Local Inference deployment
1. Description
This document describes deploying segmentation models on the server side using the Python interface for Paddle Inference. With a certain configuration and a small amount of code, you can integrate the model into your own service to complete the task of image segmentation.
Paddle Inference's official website document introduces the steps to deploy the model, various API interfaces, examples, etc.
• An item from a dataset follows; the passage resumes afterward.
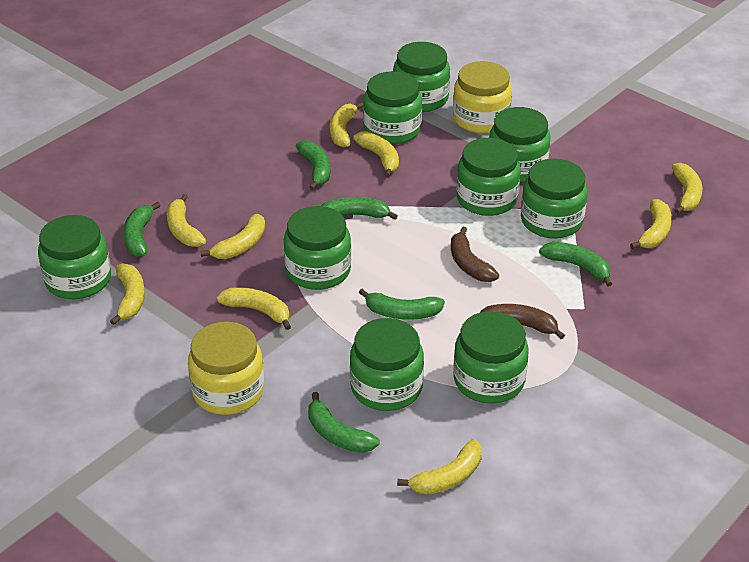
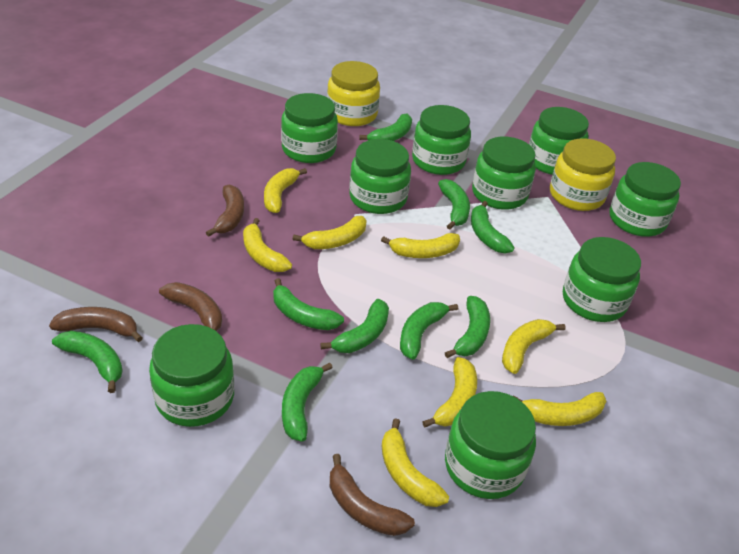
brown banana: [451,227,499,282] [481,304,565,339] = 2 -> [49,307,143,342] [159,282,222,331] [206,184,244,237] [330,454,415,536] = 4
green banana: [123,202,161,257] [296,141,330,190] [308,392,380,453] [321,197,398,220] [359,288,445,320] [539,242,612,287] = 6 -> [52,331,123,393] [273,278,344,330] [282,362,333,442] [320,299,389,353] [359,114,412,141] [400,302,458,360] [438,179,470,230] [445,296,490,358] [471,201,515,254] = 9
yellow banana: [110,263,145,325] [167,194,206,247] [200,214,265,259] [217,287,291,330] [330,102,363,148] [353,131,399,178] [397,439,482,495] [630,199,672,249] [672,163,703,214] = 9 -> [243,218,292,272] [264,168,307,213] [293,216,367,249] [381,233,460,258] [381,418,449,507] [422,357,477,427] [502,319,566,374] [513,392,606,426] = 8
You can use it according to your actual needs .
2. Preliminary preparation
Please use the Model Export Tool to export your model, or click to download our Sample Model for testing.
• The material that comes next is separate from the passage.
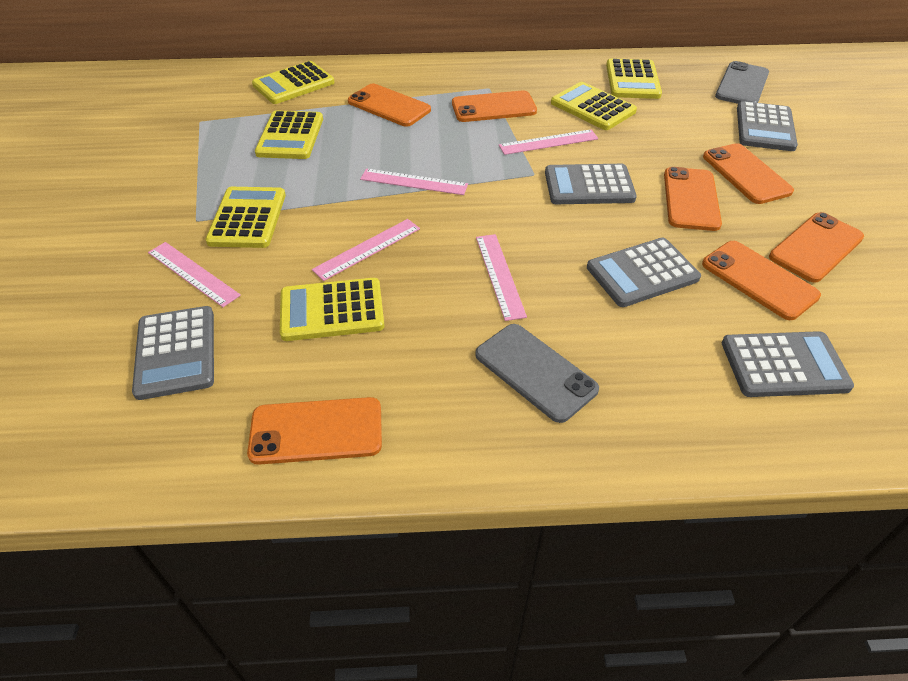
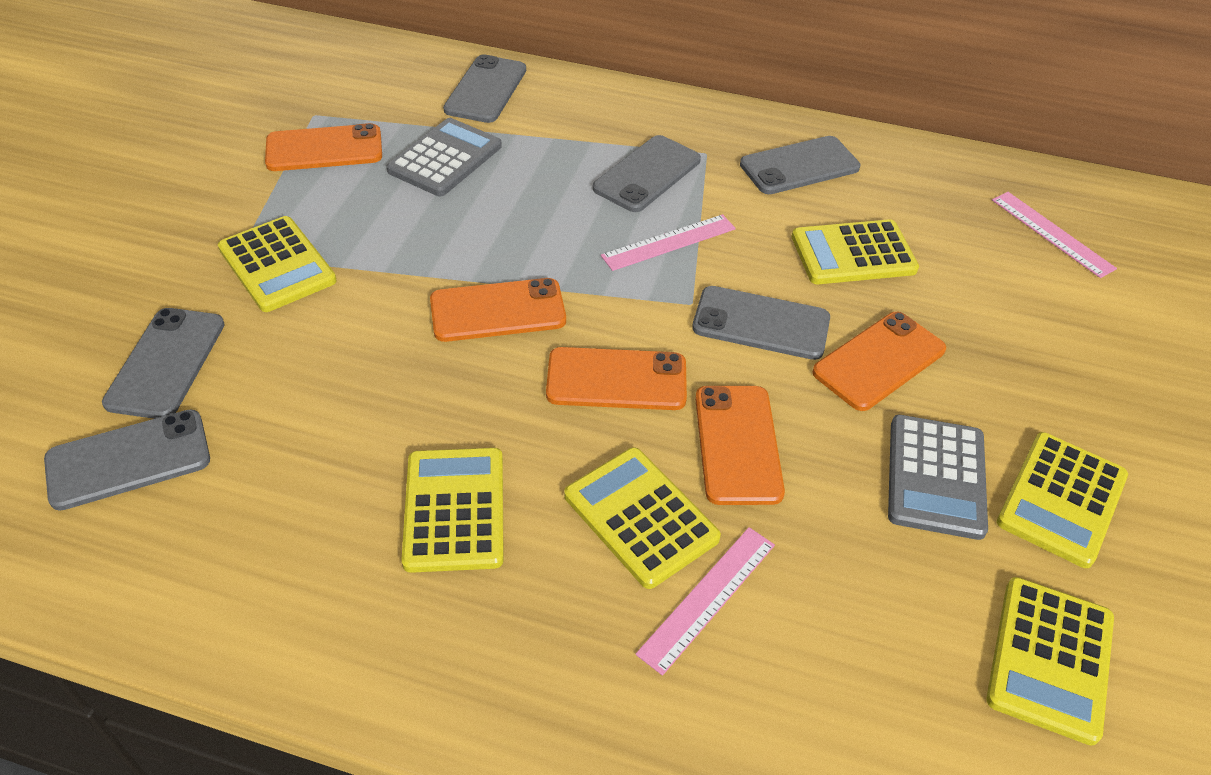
grey calculator: [132,306,214,400] [545,164,637,204] [587,238,701,307] [721,331,854,397] [737,101,798,151] = 5 -> [387,118,502,196] [888,415,988,540] = 2
grey phone: [475,324,599,423] [715,61,769,104] = 2 -> [44,409,210,510] [102,308,225,419] [443,54,526,123] [593,135,701,212] [692,286,830,360] [740,136,860,194] = 6
orange phone: [247,397,382,465] [348,84,431,127] [452,90,537,122] [664,167,722,231] [702,241,821,320] [703,143,794,204] [769,212,864,283] = 7 -> [265,123,382,171] [430,278,566,342] [546,347,687,410] [695,386,785,505] [812,312,946,411] = 5
pink ruler: [148,242,241,307] [312,219,420,281] [360,168,468,195] [476,234,527,321] [499,129,598,155] = 5 -> [601,214,736,271] [635,527,775,676] [992,192,1117,278] = 3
Then prepare a test image for the test effect, we provide a image in the validation set of cityscapes for demonstration effect, if Your model is trained using another dataset, please prepare test images by yourself.
3. Prediction
Enter the following command in the terminal to make predictions:
python deploy/python/infer.py --config /path/to/deploy.yaml --image_path # if you set input_shape in export, you need to pass in images with the same shape as input_shape or pass in shape-changing transforms in deploy.yaml.
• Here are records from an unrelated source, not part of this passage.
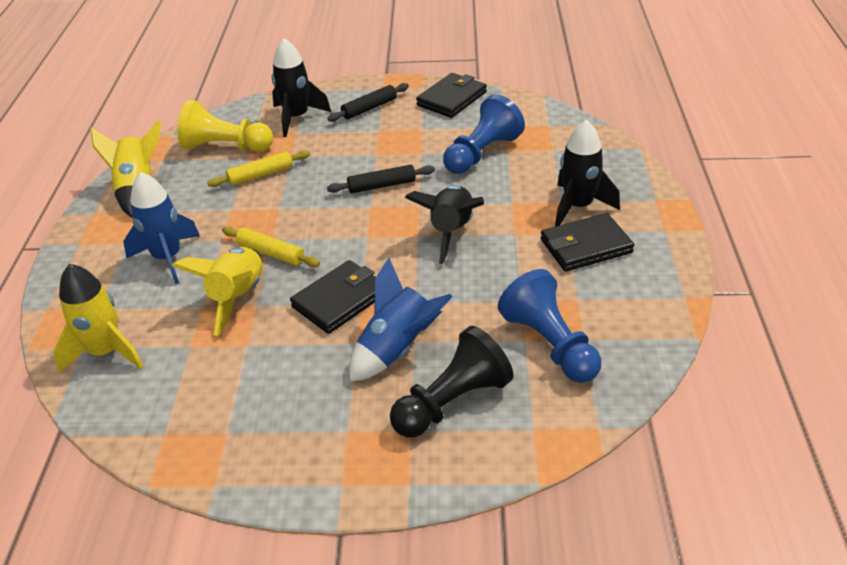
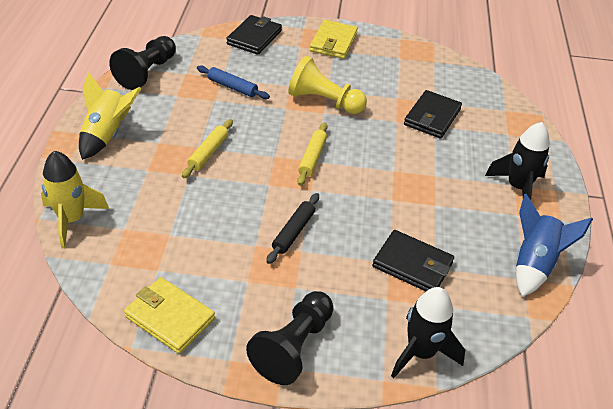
black pawn: [390,326,514,438] = 1 -> [109,36,176,90] [246,291,333,385] = 2
black rocket: [271,38,331,137] [405,185,484,264] [555,120,620,226] = 3 -> [391,287,465,378] [485,122,550,200] = 2
black rolling pin: [327,83,409,122] [327,165,435,193] = 2 -> [266,193,319,264] = 1
blue pawn: [443,94,525,174] [498,269,601,383] = 2 -> none = 0
blue rocket: [123,172,200,284] [349,257,453,382] = 2 -> [516,194,593,297] = 1
blue rolling pin: none = 0 -> [197,65,270,99] = 1
yellow rocket: [53,264,144,373] [90,120,161,218] [172,247,263,336] = 3 -> [41,151,109,249] [79,72,142,160] = 2
yellow wallet: none = 0 -> [124,277,215,354] [310,20,358,59] = 2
The parameter descriptions are as follows:
Parameter name |
Purpose |
Required option |
Default value |
config |
The configuration file generated when exporting the model, not the configuration file in the configs directory |
Yes |
- |
image_path |
The path or directory of the predicted image |
is |
- |
use_cpu |
Whether to use X86 CPU prediction, the default is to use GPU prediction |
No |
No |
use_trt |
Whether to enable TensorRT to speed up prediction |
No |
No |
use_int8 |
Whether to run in int8 mode when starting TensorRT prediction |
no |
no |
use_mkldnn |
Whether to enable MKLDNN for accelerated prediction |
No |
No |
batch_size |
single card batch size |
no |
specified value in configuration file |
save_dir |
Directory where prediction results are saved |
no |
output |
with_argmax |
Perform argmax operation on the prediction result |
No |
No |
Test examples and predicted results are as follows
Notice
-
When using quantitative model prediction, both TensorRT prediction and int8 prediction need to be turned on to have the acceleration effect
-
To use TensorRT, you need to use the Paddle library that supports the TRT function. Please refer to Appendix to download the corresponding PaddlePaddle installation package, or refer to source code compilation to compile it yourself.